Running file on the exe told me that it was a .NET executable. So I used Jetbrains dotPeek to decompile it to C#. The function that checked for the key was comparing the input to the reverse of the concat of 4 strings which were being initialised in the constructor. I added them, used Reverse + decode from Base64 recipe on Cyberchef which gave the flag.

You expect me to decrypt 16-bit AES? No, thanks.

“You realize Steve must have used a fine cipher”. “a fine cipher”. “affine cipher”. Decoded using “affine cipher”.

Reasonably Secure Algorithm -> RSA. The text file contains the parameters for the RSA algorithm for which I found https://stackoverflow.com/questions/49878381/rsa-decryption-using-only-n-e-and-c.

Nice pun on Hell. I looked for shared key generating mechanisms and found the Diffie-Hellman algorithm which used the same parameter names. I then found http://index-of.es/Miscellanous/How%20To%20Backdoor%20Diffie-Hellman.pdf which I implemented in the following Python script:

a = 1
p = 104729
g = 23
A = 69625
while True:
    if ((g**a) % p) == A:
        print(a)
        break
    a += 1
# used the above to find a and b, which came to be 6 and 9

print(g**(6*9) % p) # shared key

Used the fact that if ciphertxt = msg ^ key, then key = msg ^ ciphertxt (XOR’s property). Thus, flag = ciphertxt2 ^ key.
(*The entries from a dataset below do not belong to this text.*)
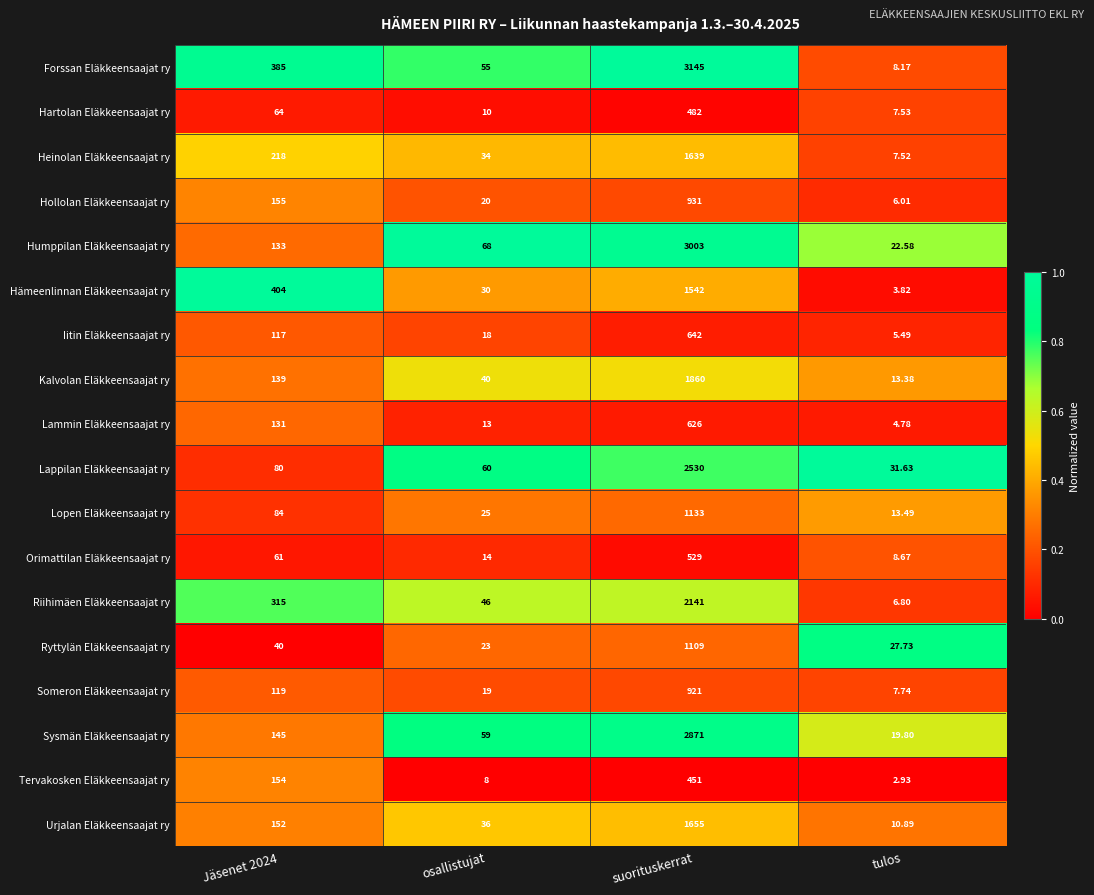

At which category is the sum across all series the highest?

suorituskerrat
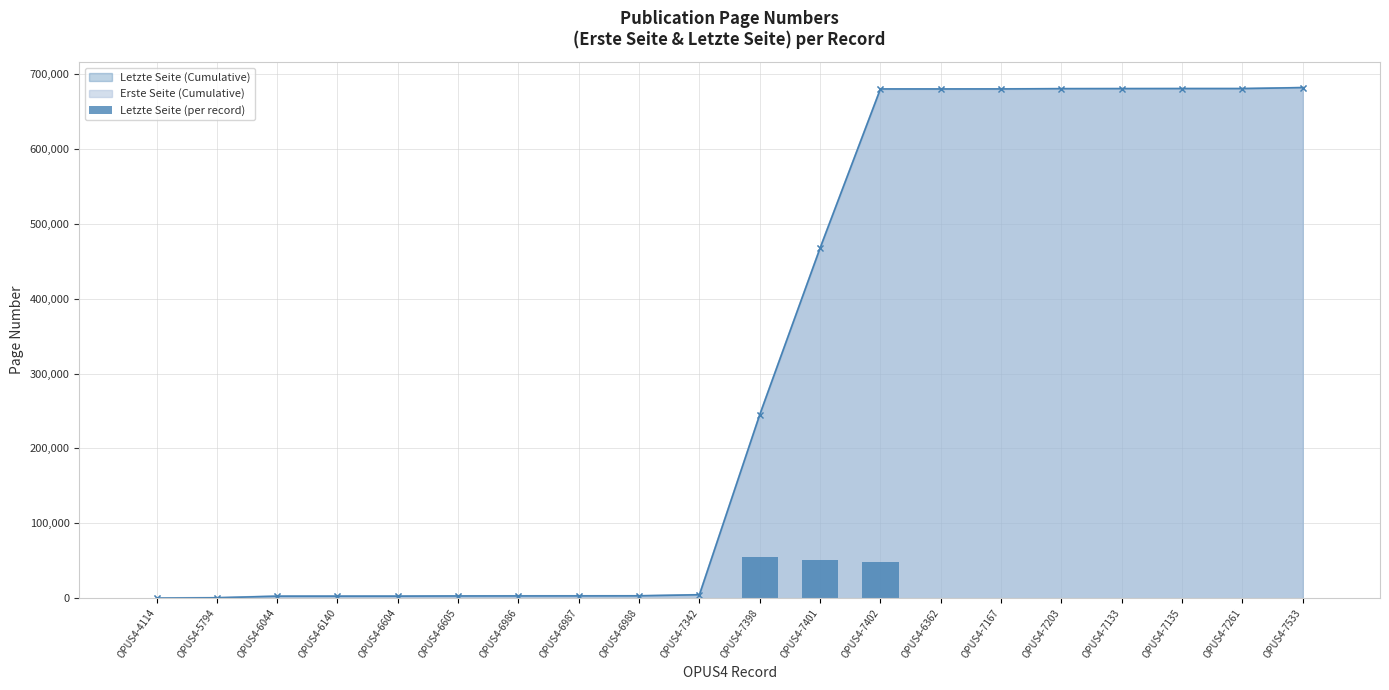

How many values are above zero?

19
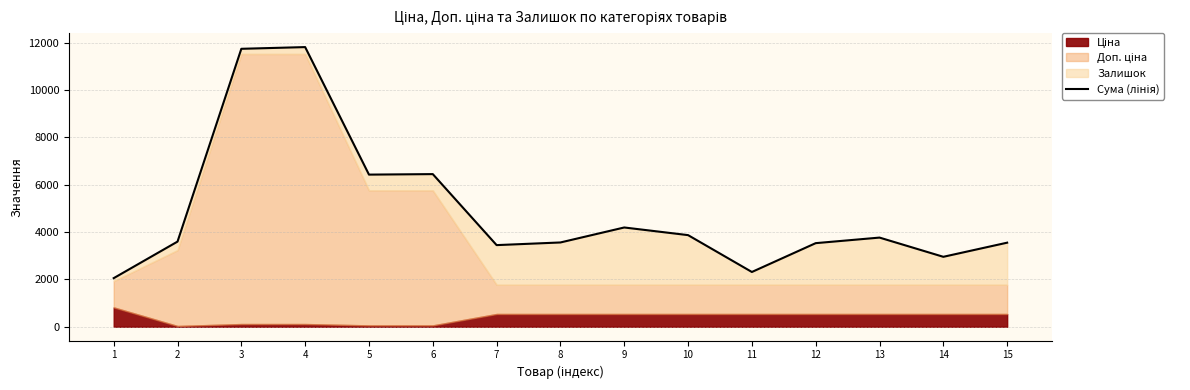

Approximately how many times larger is the value at 2 compared to 13?

1.0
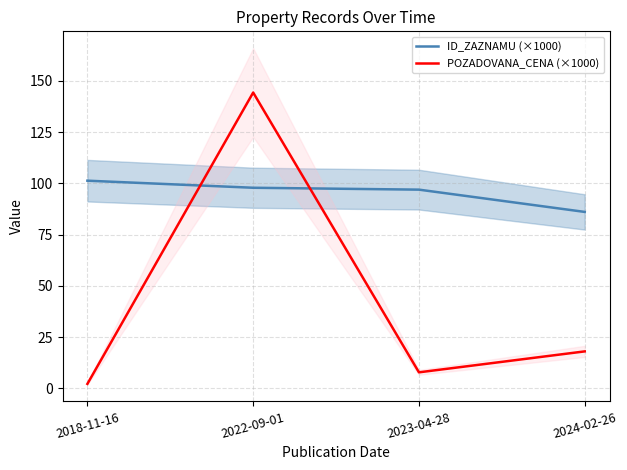

Between which two adjacent categories do ID_ZAZNAMU (×1000) and POZADOVANA_CENA (×1000) first intersect?

2018-11-16 and 2022-09-01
Reversed the encryption process of the Python script:

def main():
    outputfile = open("output.txt", "r")
    output = outputfile.read()

    OUT_LENGTH = len(output)

    flag = ['']*32
    for i in reversed(range(OUT_LENGTH)):
        # output[i] = chr(ord(flag[i]) ^ (1337 - ord(flag[(i + 1) % 32])))
        # ord(output[i]) = ord(flag[i]) ^ (1337 - ord(flag[(i + 1) % 32])
        # ord(flag[i]) = ord(output[i]) ^ (1337 - ord(flag[(i + 1) % 32]))
        if i == 31:
            flag[i] = '}'
        else:
            flag[i] = chr(ord(output[i]) ^ (1337 - ord(flag[i+1])))

    flagfile = open("flag.txt", "w")
    flagfile.write(''.join(flag))


if __name__ == "__main__":
    main()

xcf file, so open it in GIMP. There’s a layer mask (nice pun again) which hides the layer, so fill it with white to make it visible. It was a QR code which gave the flag on scanning.
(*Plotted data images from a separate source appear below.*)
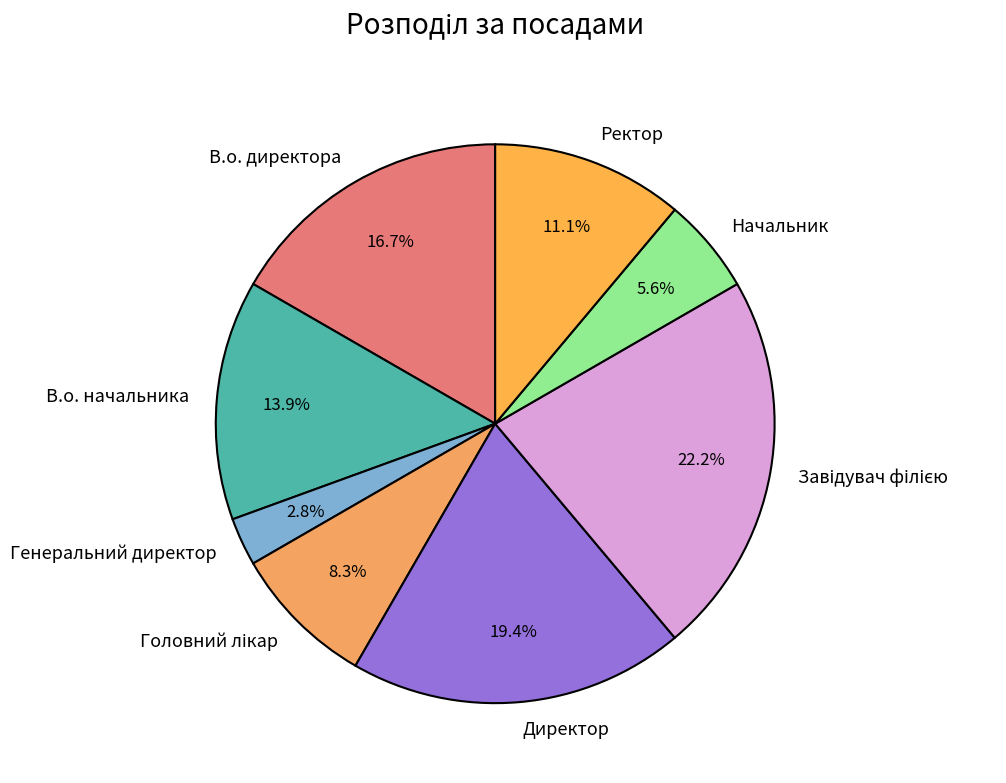

Between Ректор and Директор, which is larger?

Директор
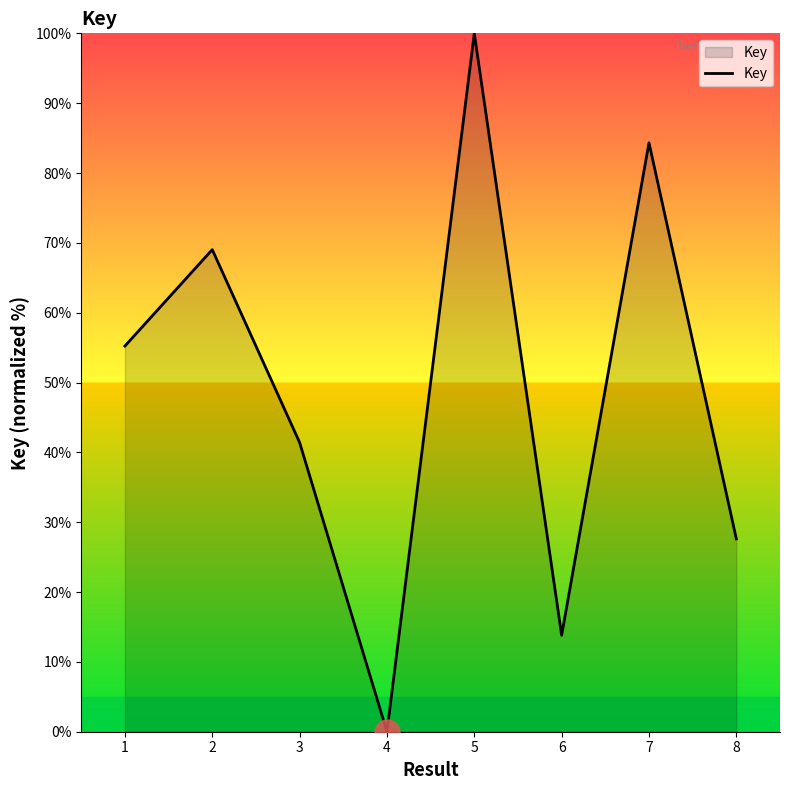

True or false: the data shows 41.4 at 3.

True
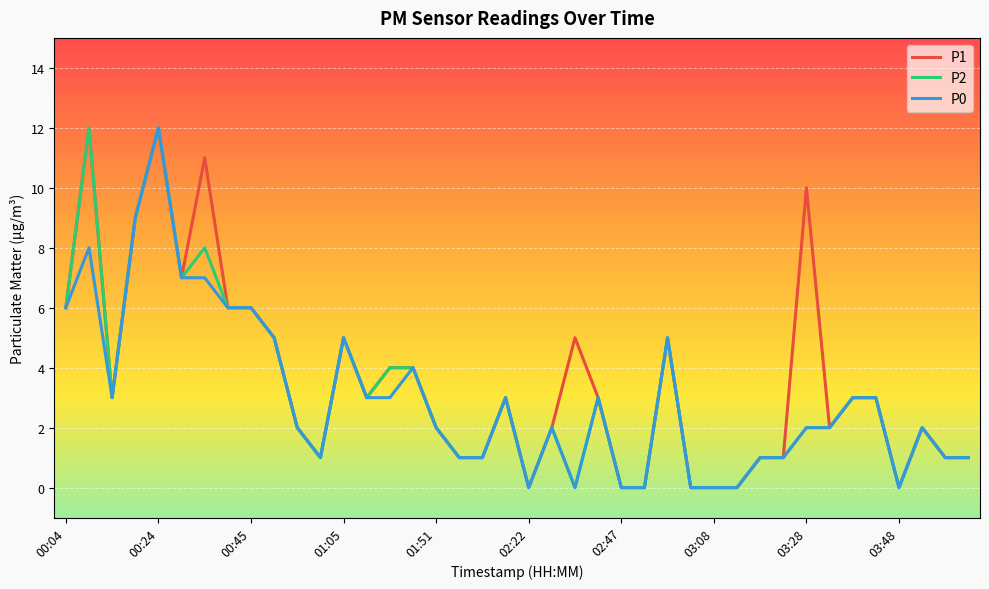

What is the average value of the P2 series?

3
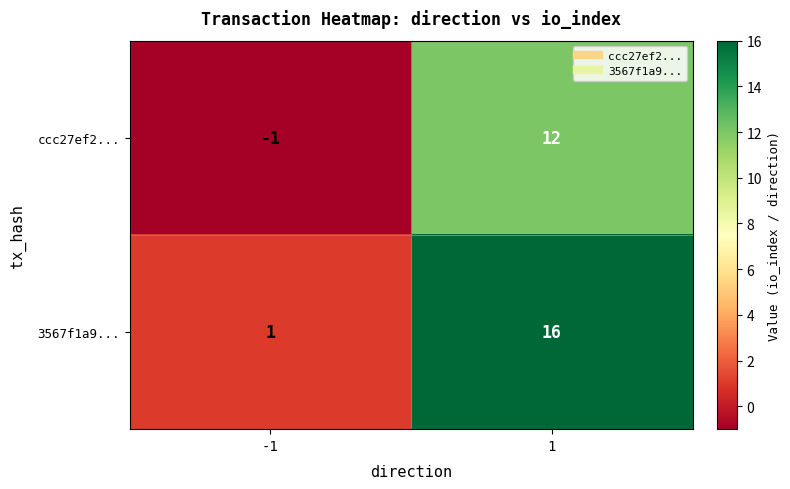

Rank the series at 1 from lowest to highest value.

ccc27ef2..., 3567f1a9...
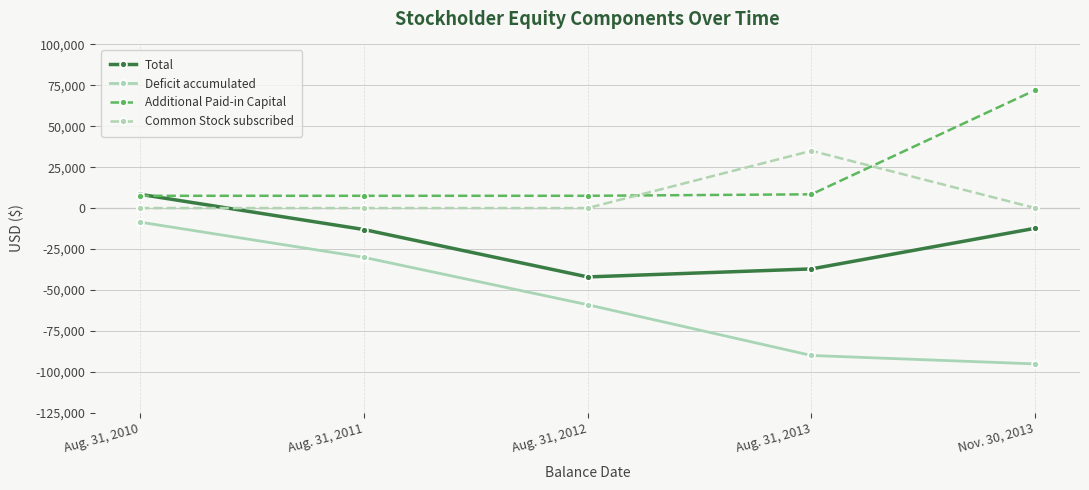

Rank the series by their average value, from lowest to highest.

Deficit accumulated, Total, Common Stock subscribed, Additional Paid-in Capital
Sonic (pun pun pun) Visualiser. Use spectrogram to get a QR code. Improve contrast by switching to black on white and turning the dials all the way UP and scan it.

Run the Gameboy ROM in VisualBoyAdvance and then inspect the tiles one by one.

Open the file in Wireshark, Statistics > Protocol Hierarchy. Apply http text filter and go through the contents one by one. The text/plain line has the flag in Base64.

Same as before but now we’ll need to save a zip file, unzip it and decode from base64 the flag in the docx file.

Run

steghide extract -sf experiment_669.jpg

and use 669 as the password. This gives a text file which on running in a Brainfuck interpreter gives the flag.